They listen, hear and believe that children can succeed – Arianna Ross

As the Executive Director of a not-for-profit often times the job is filled with meetings, budgets and paperwork. However, when I decided to help turn this organization into a not-for-profit I made a promise to myself and to the  organization: I would spend at least part of my time still with the community. People always ask me, “How do you have the time?” The truth: I don’t have the time. I’m often staying up late at night followed by getting up early in the morning to make certain that the paperwork is complete. Although I am exhausted at times, it is worth it when teachers, students, and parents tell me thank you.

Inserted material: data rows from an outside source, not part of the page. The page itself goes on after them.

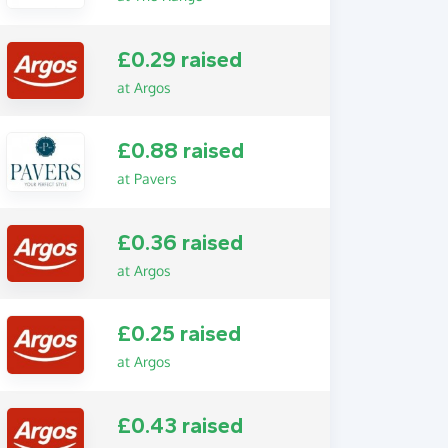
£0.29 raised
at Argos
£0.88 raised
at Pavers
£0.36 raised
at Argos
£0.25 raised
at Argos
£0.43 raised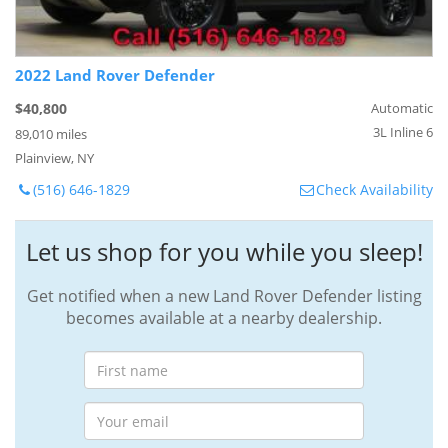
2022 Land Rover Defender
$40,800
Automatic
3L Inline 6
89,010 miles
Plainview, NY
(516) 646-1829
Check Availability
Let us shop for you while you sleep!
Get notified when a new Land Rover Defender listing
becomes available at a nearby dealership.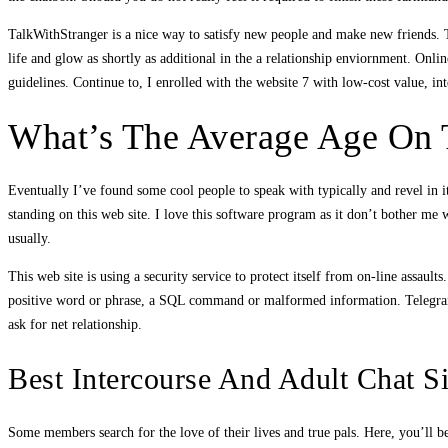
TalkWithStranger is a nice way to satisfy new people and make new friends. 
life and glow as shortly as additional in the a relationship enviornment. Onlin
guidelines. Continue to, I enrolled with the website 7 with low-cost value, i
What’s The Average Age On T
Eventually I’ve found some cool people to speak with typically and revel in it
standing on this web site. I love this software program as it don’t bother me 
usually.
This web site is using a security service to protect itself from on-line assaul
positive word or phrase, a SQL command or malformed information. Telegram p
ask for net relationship.
Best Intercourse And Adult Chat Si
Some members search for the love of their lives and true pals. Here, you’ll be 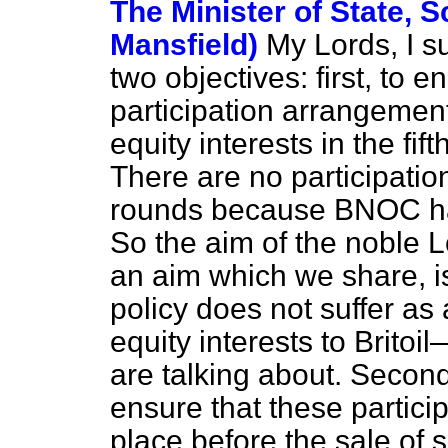
The Minister of State, S
Mansfield)
My Lords, I 
two objectives: first, to 
participation arrangeme
equity interests in the fif
There are no participati
rounds because BNOC has
So the aim of the noble 
an aim which we share, is
policy does not suffer as 
equity interests to Brito
are talking about. Secon
ensure that these partici
place before the sale of sh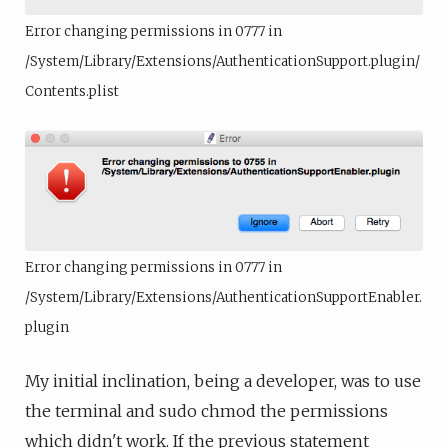
Error changing permissions in 0777 in
/System/Library/Extensions/AuthenticationSupport.plugin/
Contents.plist
Error changing permissions in 0777 in
/System/Library/Extensions/AuthenticationSupportEnabler.
plugin
My initial inclination, being a developer, was to use
the terminal and sudo chmod the permissions
which didn't work. If the previous statement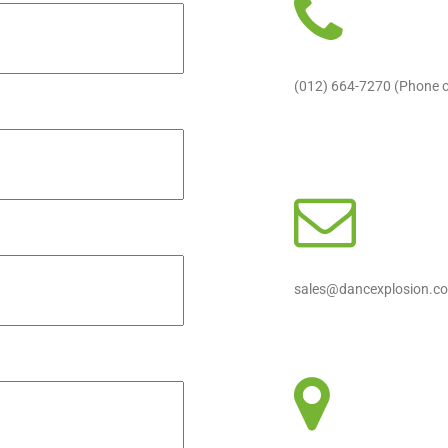
(012) 664-7270 (Phone 
sales@dancexplosion.co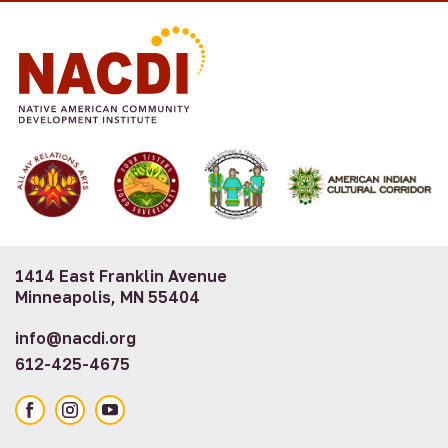
1414 East Franklin Avenue
Minneapolis, MN 55404
info@nacdi.org
612-425-4675
Facebook
Instagram
YouTube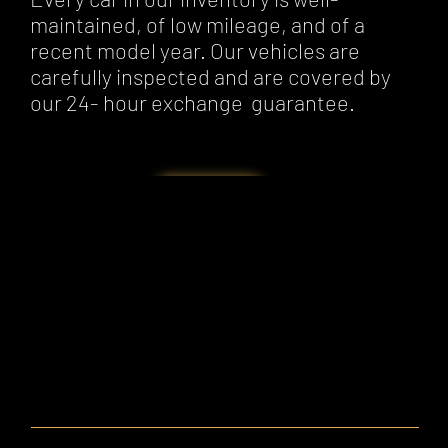
maintained, of low mileage, and of a
recent model year. Our vehicles are
carefully inspected and are covered by
our 24- hour exchange guarantee.
Our Cars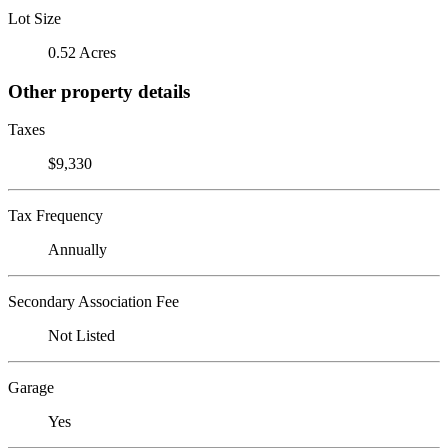
Lot Size
0.52 Acres
Other property details
Taxes
$9,330
Tax Frequency
Annually
Secondary Association Fee
Not Listed
Garage
Yes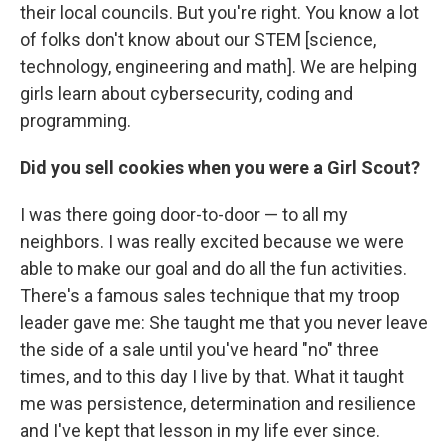
their local councils. But you're right. You know a lot
of folks don't know about our STEM [science,
technology, engineering and math]. We are helping
girls learn about cybersecurity, coding and
programming.
Did you sell cookies when you were a Girl Scout?
I was there going door-to-door — to all my
neighbors. I was really excited because we were
able to make our goal and do all the fun activities.
There's a famous sales technique that my troop
leader gave me: She taught me that you never leave
the side of a sale until you've heard "no" three
times, and to this day I live by that. What it taught
me was persistence, determination and resilience
and I've kept that lesson in my life ever since.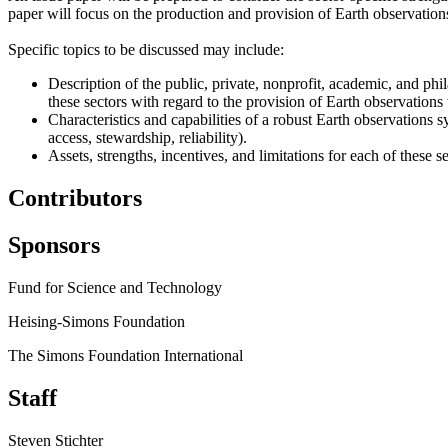
paper will focus on the production and provision of Earth observations 
Specific topics to be discussed may include:
Description of the public, private, nonprofit, academic, and phil
these sectors with regard to the provision of Earth observations 
Characteristics and capabilities of a robust Earth observations sy
access, stewardship, reliability).
Assets, strengths, incentives, and limitations for each of these s
Contributors
Sponsors
Fund for Science and Technology
Heising-Simons Foundation
The Simons Foundation International
Staff
Steven Stichter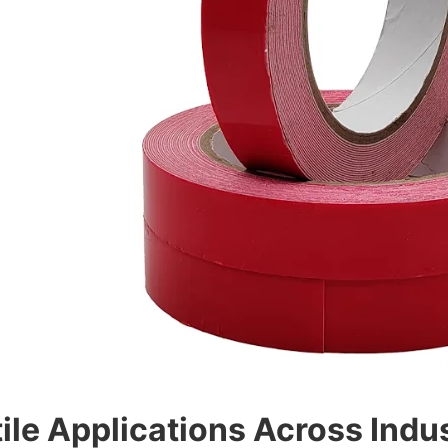
ile Applications Across Indu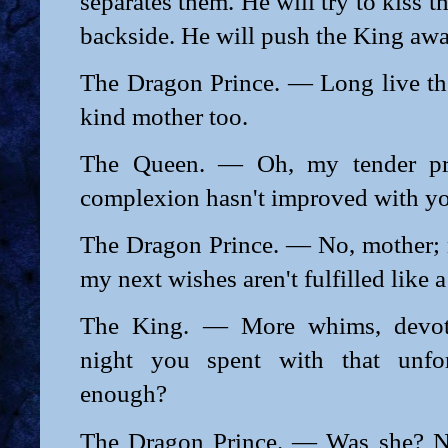
separates them. He will try to kiss 
backside. He will push the King awa
The Dragon Prince. — Long live th
kind mother too.
The Queen. — Oh, my tender prin
complexion hasn't improved with y
The Dragon Prince. — No, mother; n
my next wishes aren't fulfilled like a
The King. — More whims, devot
night you spent with that unfor
enough?
The Dragon Prince. — Was she? N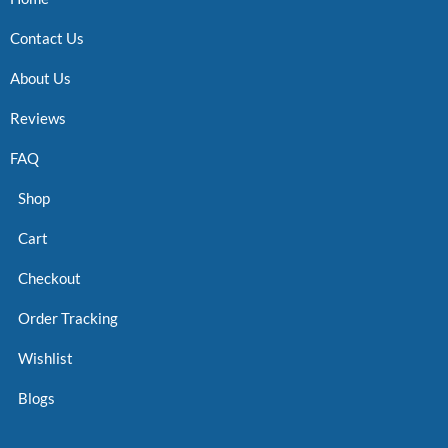
Contact Us
About Us
Reviews
FAQ
Shop
Cart
Checkout
Order Tracking
Wishlist
Blogs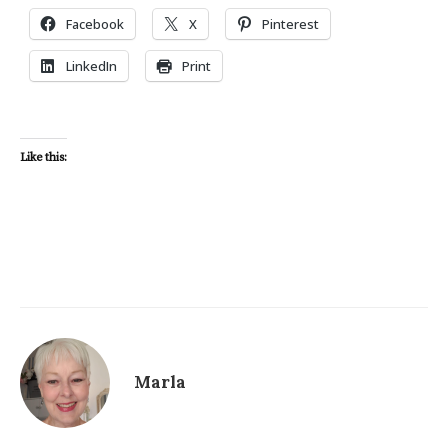
Facebook
X
Pinterest
LinkedIn
Print
Like this:
Marla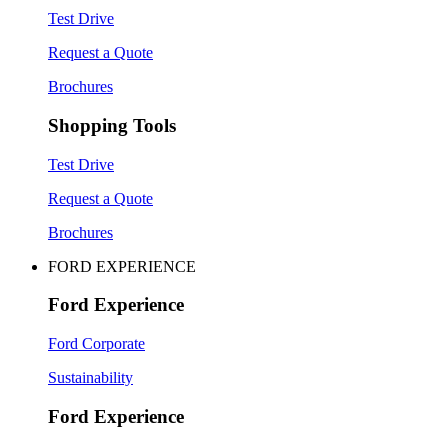
Test Drive
Request a Quote
Brochures
Shopping Tools
Test Drive
Request a Quote
Brochures
FORD EXPERIENCE
Ford Experience
Ford Corporate
Sustainability
Ford Experience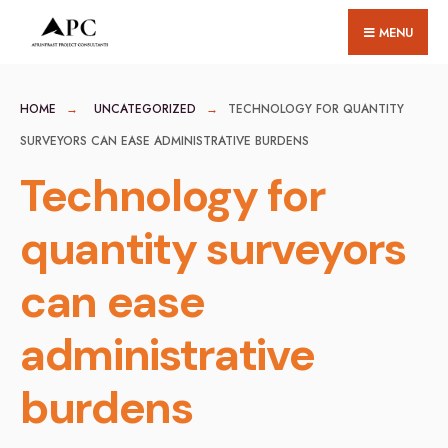
for:
Skip
MENU
to
content
HOME
UNCATEGORIZED
TECHNOLOGY FOR QUANTITY
SURVEYORS CAN EASE ADMINISTRATIVE BURDENS
Technology for
quantity surveyors
can ease
administrative
burdens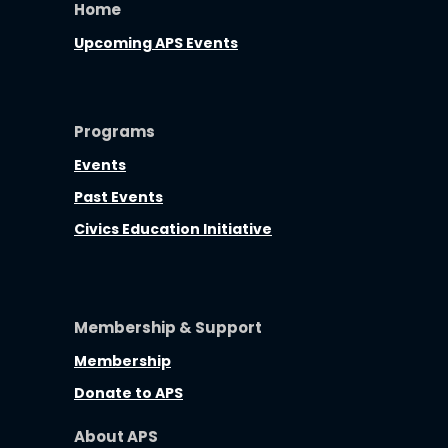
Home
Upcoming APS Events
Programs
Events
Past Events
Civics Education Initiative
Membership & Support
Membership
Donate to APS
About APS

Our home base as an organization is the Washington Metropolitan region.   We work with schools from the heart of south east DC to communities in Virginia and Maryland. Over the years we have worked hard to make certain that 90% of our programs are supported at least in part by an outside funding source. Sometimes we get to travel and support schools in other regions
Photo Jan 09, 11 43 39 AMLast week we partnered with York Elementary School in Raleigh,  North Carolina. The teachers asked us to focus on having the children write pieces of historical fiction. They were required to step into the shoes of some of the most famous and instrumental civil rights heroes of our time. It was powerful. I observed students do research on Maya Angelou, Thurgood Marshall, Ruby Bridges, Martin Luther King Junior, and so many others. The questions they asked and statements they made were so insightful.

Two examples were…..

 “Ms. Ross, why would someone be mean to another child just because they look different? All children should be allowed to go to school.”

“I can’t imagine behaving this way. I’m going to grow up and make sure nobody behaves this way to another person.”

During the actual time of writing, I observed the students who normally struggle become successful. They were able to write easily because they connected to what they were writing. We had used the tools of drama to learn about the subject, as well as, to help us become authors.

Every day I strive, through Story Tapestries, to serve my students, and my community better.  I try to listen.  My struggle comes when I see children marginalized because of color, learning style, ability, religion, disability, sexual preference…..I try to find ways to help people see the value of a child.  Sometimes I succeed and more often I am told,”They can’t be fixed so don’t bother.” or “They have been struggling to learn so don’t try.” YET….More often than not, these children can and do.  This past week A SHOUT OUT to York Elementary School in NC as well as Leonardtown Elementary School in MD.  They listen, they hear and they believe that their children can succeed.